====== Provided records ======

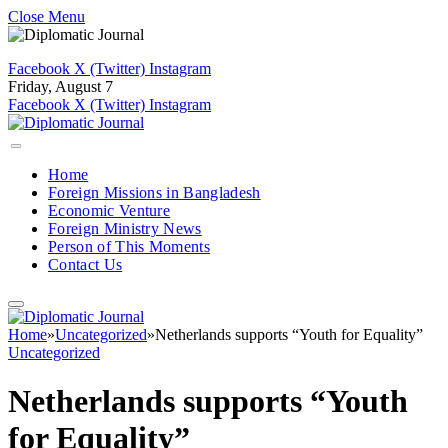
Close Menu
Facebook
X (Twitter)
Instagram
Friday, August 7
Facebook
X (Twitter)
Instagram
Home
Foreign Missions in Bangladesh
Economic Venture
Foreign Ministry News
Person of This Moments
Contact Us
Home
»
Uncategorized
»
Netherlands supports “Youth for Equality”
Uncategorized
Netherlands supports “Youth
for Equality”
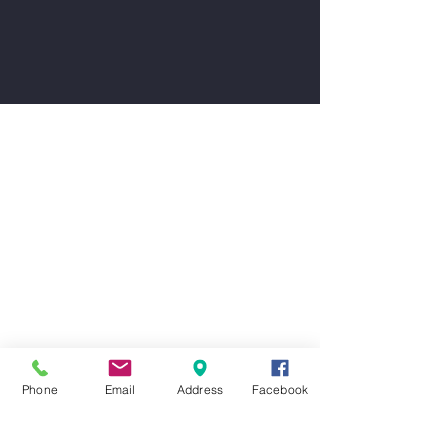
Phone
Email
Address
Facebook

======

» **Assigned task**
The pictures stay out; please reproduce everything else in the entries exactly.

» **Task answer**
Close Menu
Facebook
X (Twitter)
Instagram
Friday, August 7
Facebook
X (Twitter)
Instagram
Home
Foreign Missions in Bangladesh
Economic Venture
Foreign Ministry News
Person of This Moments
Contact Us
Home
»
Uncategorized
»
Netherlands supports “Youth for Equality”
Uncategorized
Netherlands supports “Youth
for Equality”
Phone
Email
Address
Facebook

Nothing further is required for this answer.